Theme 2: Paint or draw a picture of someone you admire for their efforts in defending or promoting human rights.
Many people are well known for their actions in defending a just cause, bringing changes to the laws of a country or improving civil and human rights. These include Martin Luther King, who fought for Black Americans’ civil rights, Nelson Mandela, the first black President to lead South Africa after the end of apartheid; Malala, the young girl from Pakistan who survived an assassination as she tried to defend girls’ right to go to school; Martin Ennals, a former Secretary-General of Amnesty International and human rights defender; or Shirin Ebadi, an Iranian lawyer who became the first woman judge in Iran and who won the Nobel Peace Prize in 2003 for her work defending the rights of women and children. And many, many others. Tell us which human right defender you admire most.

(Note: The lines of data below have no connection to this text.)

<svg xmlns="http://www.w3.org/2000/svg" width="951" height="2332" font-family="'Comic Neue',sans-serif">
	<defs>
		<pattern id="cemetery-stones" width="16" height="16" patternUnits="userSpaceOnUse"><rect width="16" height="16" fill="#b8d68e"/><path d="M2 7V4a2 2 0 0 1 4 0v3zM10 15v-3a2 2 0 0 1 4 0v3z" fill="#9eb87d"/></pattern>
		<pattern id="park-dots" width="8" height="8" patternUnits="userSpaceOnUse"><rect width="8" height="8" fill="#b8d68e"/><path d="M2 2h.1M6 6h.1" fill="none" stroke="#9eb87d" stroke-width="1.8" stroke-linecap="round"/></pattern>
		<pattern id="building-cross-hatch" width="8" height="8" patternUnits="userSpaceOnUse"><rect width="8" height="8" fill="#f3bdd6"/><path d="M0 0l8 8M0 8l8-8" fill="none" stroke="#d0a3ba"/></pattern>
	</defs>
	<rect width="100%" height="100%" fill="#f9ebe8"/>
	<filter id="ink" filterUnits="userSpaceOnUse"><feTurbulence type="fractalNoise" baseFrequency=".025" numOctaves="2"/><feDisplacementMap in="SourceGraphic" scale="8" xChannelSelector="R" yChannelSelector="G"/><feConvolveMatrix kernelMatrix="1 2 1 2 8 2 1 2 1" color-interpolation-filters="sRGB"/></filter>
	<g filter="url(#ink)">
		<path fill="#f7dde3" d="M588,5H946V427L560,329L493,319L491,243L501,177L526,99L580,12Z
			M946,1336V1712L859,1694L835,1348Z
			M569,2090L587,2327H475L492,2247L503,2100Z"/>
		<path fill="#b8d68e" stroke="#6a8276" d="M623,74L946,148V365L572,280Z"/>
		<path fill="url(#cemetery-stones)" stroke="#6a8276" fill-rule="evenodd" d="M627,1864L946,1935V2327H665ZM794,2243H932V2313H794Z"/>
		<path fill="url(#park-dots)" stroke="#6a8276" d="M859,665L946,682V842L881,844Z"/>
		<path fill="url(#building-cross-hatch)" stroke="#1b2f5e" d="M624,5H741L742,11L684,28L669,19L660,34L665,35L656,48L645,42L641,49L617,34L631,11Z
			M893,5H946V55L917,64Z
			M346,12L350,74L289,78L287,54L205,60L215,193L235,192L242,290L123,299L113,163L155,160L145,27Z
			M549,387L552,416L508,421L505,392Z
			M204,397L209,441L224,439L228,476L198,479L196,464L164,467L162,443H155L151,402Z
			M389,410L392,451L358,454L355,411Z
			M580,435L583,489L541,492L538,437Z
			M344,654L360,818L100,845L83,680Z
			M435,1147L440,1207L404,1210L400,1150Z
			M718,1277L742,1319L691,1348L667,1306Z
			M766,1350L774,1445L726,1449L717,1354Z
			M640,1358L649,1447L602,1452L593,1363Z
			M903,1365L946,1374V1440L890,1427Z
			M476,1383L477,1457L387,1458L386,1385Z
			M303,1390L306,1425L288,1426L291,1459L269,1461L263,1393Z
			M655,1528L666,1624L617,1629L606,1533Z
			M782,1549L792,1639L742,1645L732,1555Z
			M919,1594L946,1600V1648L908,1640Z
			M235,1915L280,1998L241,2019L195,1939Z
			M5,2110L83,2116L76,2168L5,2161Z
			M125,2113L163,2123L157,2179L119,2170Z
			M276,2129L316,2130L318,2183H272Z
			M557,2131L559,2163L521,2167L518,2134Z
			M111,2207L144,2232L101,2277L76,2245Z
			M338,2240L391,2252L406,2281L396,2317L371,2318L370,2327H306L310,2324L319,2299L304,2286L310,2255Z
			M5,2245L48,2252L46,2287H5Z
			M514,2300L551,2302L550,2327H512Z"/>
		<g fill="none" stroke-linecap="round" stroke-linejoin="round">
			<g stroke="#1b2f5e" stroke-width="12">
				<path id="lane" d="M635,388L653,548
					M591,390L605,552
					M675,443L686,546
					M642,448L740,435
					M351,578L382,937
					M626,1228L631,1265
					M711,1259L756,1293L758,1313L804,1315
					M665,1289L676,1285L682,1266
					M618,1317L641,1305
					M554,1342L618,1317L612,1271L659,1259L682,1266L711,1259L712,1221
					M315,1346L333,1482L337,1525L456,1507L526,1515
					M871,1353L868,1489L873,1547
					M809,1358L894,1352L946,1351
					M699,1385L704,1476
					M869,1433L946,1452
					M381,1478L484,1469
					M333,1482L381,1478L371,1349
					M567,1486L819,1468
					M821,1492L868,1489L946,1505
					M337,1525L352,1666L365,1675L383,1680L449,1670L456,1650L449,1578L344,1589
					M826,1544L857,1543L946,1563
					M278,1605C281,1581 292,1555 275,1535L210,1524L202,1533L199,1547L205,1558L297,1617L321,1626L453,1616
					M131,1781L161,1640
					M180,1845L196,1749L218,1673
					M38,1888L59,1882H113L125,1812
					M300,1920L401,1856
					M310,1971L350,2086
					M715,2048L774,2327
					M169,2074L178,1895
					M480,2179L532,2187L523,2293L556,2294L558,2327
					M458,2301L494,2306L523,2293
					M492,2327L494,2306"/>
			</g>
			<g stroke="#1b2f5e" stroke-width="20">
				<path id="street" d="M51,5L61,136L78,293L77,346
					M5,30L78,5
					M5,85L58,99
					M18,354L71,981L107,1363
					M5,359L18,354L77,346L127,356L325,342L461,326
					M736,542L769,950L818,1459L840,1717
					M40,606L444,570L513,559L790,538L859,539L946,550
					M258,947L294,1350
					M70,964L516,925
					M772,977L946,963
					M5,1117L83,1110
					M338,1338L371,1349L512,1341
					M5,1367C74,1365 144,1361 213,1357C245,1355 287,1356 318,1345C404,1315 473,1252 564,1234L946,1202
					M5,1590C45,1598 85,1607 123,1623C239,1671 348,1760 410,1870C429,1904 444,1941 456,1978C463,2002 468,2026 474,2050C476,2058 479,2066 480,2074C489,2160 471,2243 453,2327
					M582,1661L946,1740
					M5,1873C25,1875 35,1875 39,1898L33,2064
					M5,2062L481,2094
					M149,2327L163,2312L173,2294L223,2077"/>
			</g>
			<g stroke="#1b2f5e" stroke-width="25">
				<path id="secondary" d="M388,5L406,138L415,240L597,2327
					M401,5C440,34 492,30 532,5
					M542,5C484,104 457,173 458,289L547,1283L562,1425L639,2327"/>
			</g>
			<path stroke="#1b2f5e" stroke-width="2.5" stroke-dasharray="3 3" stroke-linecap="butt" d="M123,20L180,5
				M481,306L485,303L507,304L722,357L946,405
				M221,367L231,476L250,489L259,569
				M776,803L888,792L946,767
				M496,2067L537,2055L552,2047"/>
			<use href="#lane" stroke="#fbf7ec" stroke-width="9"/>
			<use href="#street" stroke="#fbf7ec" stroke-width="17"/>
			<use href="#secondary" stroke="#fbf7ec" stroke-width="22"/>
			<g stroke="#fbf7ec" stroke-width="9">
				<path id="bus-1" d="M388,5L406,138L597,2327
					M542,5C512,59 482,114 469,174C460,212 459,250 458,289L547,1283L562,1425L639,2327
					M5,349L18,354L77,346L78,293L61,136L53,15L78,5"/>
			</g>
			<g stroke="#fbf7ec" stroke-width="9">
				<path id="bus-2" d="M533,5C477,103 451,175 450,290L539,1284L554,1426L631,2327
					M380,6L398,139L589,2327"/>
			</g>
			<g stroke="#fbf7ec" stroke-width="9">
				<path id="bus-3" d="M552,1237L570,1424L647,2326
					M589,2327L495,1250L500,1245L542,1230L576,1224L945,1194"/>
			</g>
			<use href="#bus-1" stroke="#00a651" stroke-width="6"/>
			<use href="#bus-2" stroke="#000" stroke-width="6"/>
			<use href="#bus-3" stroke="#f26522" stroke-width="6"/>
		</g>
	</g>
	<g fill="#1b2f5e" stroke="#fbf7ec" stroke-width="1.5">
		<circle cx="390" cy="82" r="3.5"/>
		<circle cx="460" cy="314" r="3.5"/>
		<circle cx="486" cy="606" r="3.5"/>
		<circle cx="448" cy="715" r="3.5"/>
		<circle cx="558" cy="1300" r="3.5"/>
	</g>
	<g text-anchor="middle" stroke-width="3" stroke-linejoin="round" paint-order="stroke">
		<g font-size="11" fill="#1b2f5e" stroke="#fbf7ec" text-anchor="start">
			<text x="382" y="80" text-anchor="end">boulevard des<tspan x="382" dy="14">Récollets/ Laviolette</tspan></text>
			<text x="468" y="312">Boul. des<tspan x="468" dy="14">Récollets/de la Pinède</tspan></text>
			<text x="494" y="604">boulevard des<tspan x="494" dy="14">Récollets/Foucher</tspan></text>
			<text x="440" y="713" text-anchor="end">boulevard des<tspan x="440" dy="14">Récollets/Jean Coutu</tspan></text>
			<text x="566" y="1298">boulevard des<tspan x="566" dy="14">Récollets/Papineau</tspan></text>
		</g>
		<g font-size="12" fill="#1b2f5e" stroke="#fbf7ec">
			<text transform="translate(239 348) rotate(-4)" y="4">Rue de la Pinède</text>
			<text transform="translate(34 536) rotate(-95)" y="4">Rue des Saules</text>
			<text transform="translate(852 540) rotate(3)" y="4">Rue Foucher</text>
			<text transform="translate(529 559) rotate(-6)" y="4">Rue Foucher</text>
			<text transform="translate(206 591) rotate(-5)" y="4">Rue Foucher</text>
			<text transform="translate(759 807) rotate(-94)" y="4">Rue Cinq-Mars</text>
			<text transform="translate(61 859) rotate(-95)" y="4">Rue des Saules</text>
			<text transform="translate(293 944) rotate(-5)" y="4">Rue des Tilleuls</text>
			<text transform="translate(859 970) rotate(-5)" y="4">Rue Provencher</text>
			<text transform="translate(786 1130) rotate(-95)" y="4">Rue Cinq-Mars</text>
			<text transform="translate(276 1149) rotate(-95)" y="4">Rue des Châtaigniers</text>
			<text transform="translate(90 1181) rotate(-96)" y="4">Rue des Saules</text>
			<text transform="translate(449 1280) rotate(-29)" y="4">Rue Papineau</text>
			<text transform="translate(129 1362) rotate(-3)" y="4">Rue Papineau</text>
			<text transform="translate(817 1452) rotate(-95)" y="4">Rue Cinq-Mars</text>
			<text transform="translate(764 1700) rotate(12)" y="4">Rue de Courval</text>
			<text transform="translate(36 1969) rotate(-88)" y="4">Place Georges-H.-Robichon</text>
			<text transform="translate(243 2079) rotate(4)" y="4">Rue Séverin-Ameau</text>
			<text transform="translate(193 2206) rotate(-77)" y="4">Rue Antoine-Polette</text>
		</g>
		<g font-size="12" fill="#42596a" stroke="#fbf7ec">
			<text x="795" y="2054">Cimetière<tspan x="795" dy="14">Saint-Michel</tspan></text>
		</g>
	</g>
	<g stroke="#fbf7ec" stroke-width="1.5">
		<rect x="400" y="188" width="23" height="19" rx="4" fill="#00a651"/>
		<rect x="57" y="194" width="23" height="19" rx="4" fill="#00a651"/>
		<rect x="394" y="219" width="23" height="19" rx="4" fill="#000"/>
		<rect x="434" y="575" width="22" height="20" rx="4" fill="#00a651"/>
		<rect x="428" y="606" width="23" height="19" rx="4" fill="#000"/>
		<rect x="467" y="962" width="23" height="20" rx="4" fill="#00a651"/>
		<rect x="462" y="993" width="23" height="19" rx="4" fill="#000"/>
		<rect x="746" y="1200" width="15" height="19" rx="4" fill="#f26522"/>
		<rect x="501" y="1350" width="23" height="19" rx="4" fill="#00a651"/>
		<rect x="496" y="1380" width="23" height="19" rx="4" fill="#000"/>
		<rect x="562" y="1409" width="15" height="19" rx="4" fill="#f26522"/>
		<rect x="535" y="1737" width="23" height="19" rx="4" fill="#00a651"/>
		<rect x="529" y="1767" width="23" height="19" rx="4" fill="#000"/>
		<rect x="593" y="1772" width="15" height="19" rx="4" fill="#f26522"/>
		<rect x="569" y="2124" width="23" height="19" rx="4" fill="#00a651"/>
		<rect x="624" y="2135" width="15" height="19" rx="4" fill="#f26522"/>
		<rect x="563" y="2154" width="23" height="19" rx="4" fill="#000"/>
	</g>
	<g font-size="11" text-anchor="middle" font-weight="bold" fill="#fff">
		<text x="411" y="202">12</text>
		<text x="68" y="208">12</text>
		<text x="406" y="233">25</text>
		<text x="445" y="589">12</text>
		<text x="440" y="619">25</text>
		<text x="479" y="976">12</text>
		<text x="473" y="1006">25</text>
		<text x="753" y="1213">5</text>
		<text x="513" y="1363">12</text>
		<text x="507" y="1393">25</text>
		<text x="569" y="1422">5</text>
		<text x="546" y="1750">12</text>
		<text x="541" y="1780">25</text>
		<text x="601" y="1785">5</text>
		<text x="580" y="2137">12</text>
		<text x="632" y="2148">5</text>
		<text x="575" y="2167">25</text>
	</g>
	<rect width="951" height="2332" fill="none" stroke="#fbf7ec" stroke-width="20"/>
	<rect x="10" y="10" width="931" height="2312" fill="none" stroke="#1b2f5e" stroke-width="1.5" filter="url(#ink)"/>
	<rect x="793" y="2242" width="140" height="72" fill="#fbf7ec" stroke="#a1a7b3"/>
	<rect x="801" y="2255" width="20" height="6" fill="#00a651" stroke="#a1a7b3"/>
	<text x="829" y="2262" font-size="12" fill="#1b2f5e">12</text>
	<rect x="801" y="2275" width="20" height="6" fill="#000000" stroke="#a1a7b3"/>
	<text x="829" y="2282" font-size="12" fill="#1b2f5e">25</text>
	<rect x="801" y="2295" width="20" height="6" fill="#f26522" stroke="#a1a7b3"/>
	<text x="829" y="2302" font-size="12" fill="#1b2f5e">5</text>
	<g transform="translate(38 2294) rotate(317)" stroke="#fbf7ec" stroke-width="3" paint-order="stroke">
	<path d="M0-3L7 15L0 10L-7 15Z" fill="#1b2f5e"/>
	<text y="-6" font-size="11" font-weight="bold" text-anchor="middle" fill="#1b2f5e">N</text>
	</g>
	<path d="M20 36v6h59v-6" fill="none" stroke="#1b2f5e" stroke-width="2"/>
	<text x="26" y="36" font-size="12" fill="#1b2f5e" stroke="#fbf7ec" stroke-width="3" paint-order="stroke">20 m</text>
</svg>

Theme 3: Paint or draw a picture showing how you can defend or promote human rights.
There are many ways and simple actions a person can take to defend human rights: showing your intolerance towards actions that have an impact on other people’s dignity or rights, showing your disagreement with actions that go against the respect of human rights, participating in a march to defend a cause or signing a petition, disagreeing with your brother or sister when they express intolerant views or say bad things about other people because they are part of a minority or perceived to have fewer rights than others… Every day there are still too many times when speech or actions hurt other people for their beliefs or because of who they are… you can stand up for someone’s rights.
Click here for terms and conditions of the contest.
Tell you friends about the drawing competition
Submitting your drawing
First send an image of your drawing. You can upload to the website or you can email to email@example.com with the release form indicating your name, age, address.
If you are selected among the finalists, you will be invited to send your original drawing by post to the Gabarron Foundation.
Deadline for submitting your drawing: October 31, 2018
For each category, the jury will designate a first-, second- and third-prize winner. Special awards of merit may be given at the jury’s discretion.
All drawings selected in the final stages of the competition will become part of the collection of the Gabarron Foundation’s Queen Sofia Children’s Art Museum, one of the world’s first museum dedicated to art produced by children. Located in Valladolid, Spain, with a branch opening in Shanghai, China, in 2019.
The top winning drawing will be displayed at the museum and at other locations (to be decided).
*Please note that drawings will not be returned and become the property of The Gabarron Foundation.